Captain Phillips Is A Brilliant, Heart-Pounding Pile Of Bullshit: A Review

On Friday, the new Tom Hanks film, Captain Phillips, made its way into theaters. It is a story of adventure, life on the high seas and pirates. But beware land lubber, for here not be that kind of pirate movie. You won’t find any swashbuckling or scallywagging or peg legs or eyepatches or buried treasure. Nope, just the extreme poverty and futility of life in Somalia. Instead of the boyish good looks of Orlando Bloom and Johnny Depp, you’ll find a dude who looks like a malnourished version of Omar from The Wire. And—SPOILER ALERT—not even once does anybody swing on a rope from one boat to another like a badass. I’m not even entirely sure that director Paul Greengrass knows what a pirate even is. It’s like, do your research, dude. Pretty disappointing overall.

I mean, I guess it’s a true story or whatever so I can’t be too critical. Tommy “The Gun” Hanks plays Richard Phillips, the real life captain of the MV Maersk Alabama. While traveling along the coast of Somalia in route to Mombasa, the ship is hijacked by a group of local pirates who take Phillips hostage and escape onto a lifeboat.

I’ve gotta hand it to Hanks though, he was pretty solid throughout. Dude was pretty much the whole movie, besides the aforementioned starving man's Omar Little. Oh, and Catherine Keener is in it for some reason. She’s in the film for for legit, like, twenty seconds and plays absolutely no role at all. She’s Tom Hank’s New England biddie because you already know El Capitan is a total Lou Bega when it comes to the broads.

In the film, Phillips is depicted as an attentive, conscientious leader, carefully selecting the safest route for his ship’s voyage and frequently drilling his crew to prepare for the unlikely event of a pirate attack. He’s essentially the overly concerned Jewish mother of the Somali Gulf. Put a jacket on, for god’s sake, you’ll catch your death. His crewmates roll their eyes, but deep down they respect this guy and everything he’s done to protect them. He’s like Sully Sullenberger and John Elway at the same damn time.

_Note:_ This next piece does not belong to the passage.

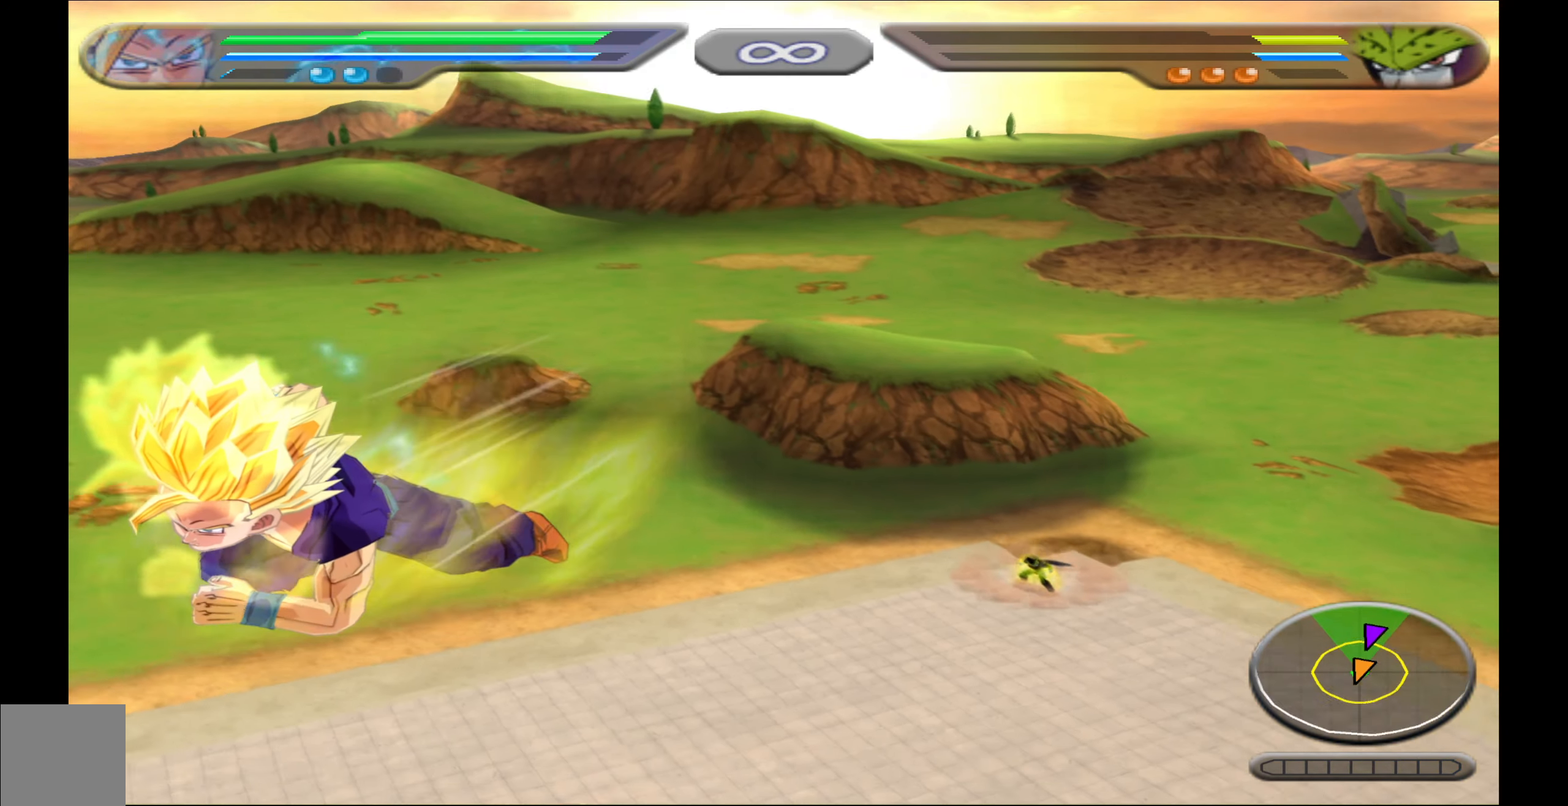
{"buttons": ["A", "DPAD_DOWN"], "events": []}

Though, after mulling this over a little, I couldn't help but think to myself that the real story was actually a lot more interesting than the fabricated one.

However, since the film’s release, a few of his old crewmates have come out of the woodwork and called shenanigans on Hollywood's depiction of ya boy Phillips. In fact, from what they’ve revealed, it seems like Phillips was actually a TOTAL DICKHOLE. According to an article in The New York Post, one crew member, who wished to remain anonymous, explained that Phillips showed a, “willful, wanton and conscious disregard for their safety.” In the three weeks before the events the movie, there had been 16 attacks on similar vessels in the region, so of course, the Captain thought it’d be best to direct the boat closer to the fucking Somalian shore. Then, when the ship was boarded by the pirates, he never once muttered, “If you’re gonna shoot somebody, shoot me!” like in the movie. Apparently, he just sat tight while some other bro (chief engineer Mike Perry) saved everybody's life. Phillips was pretty much universally disliked, and as The Post put it, “The crew didn’t know whom to fear more: the pirates or Phillips.” YOW!

So, the movie was a bunch of bullshit, but that’s just the nature of the game, right? It's only entertainment. You can’t get mad at some producers trying to turn this asshole’s story into a Disney Channel Original Movie—they’re just trying to bring home the bacon like the rest of us. Though, after mulling this over a little, I couldn't help but think to myself that the real story was actually a lot more interesting the this fabricated one.

Consider this: A reckless cock knocker of a captain whips around the Somalian Gulf with a callous disregard for human life like he’s Sean Connery in The Hunt For Red October, or every taxi driver you’ve ever had in your entire life. After putting his crew at risk again and again, he becomes a villain. Then, he finally gets what he deserves when he’s captured by a bunch of crazy ass pirates. The crew celebrates their shitty captain’s absence by popping a bottle of champagne and high-fiving the shit out of each other. Huey Lewis and the News plays as the credits roll. Everybody lives happily ever after. Now, I’d pay to see that shit.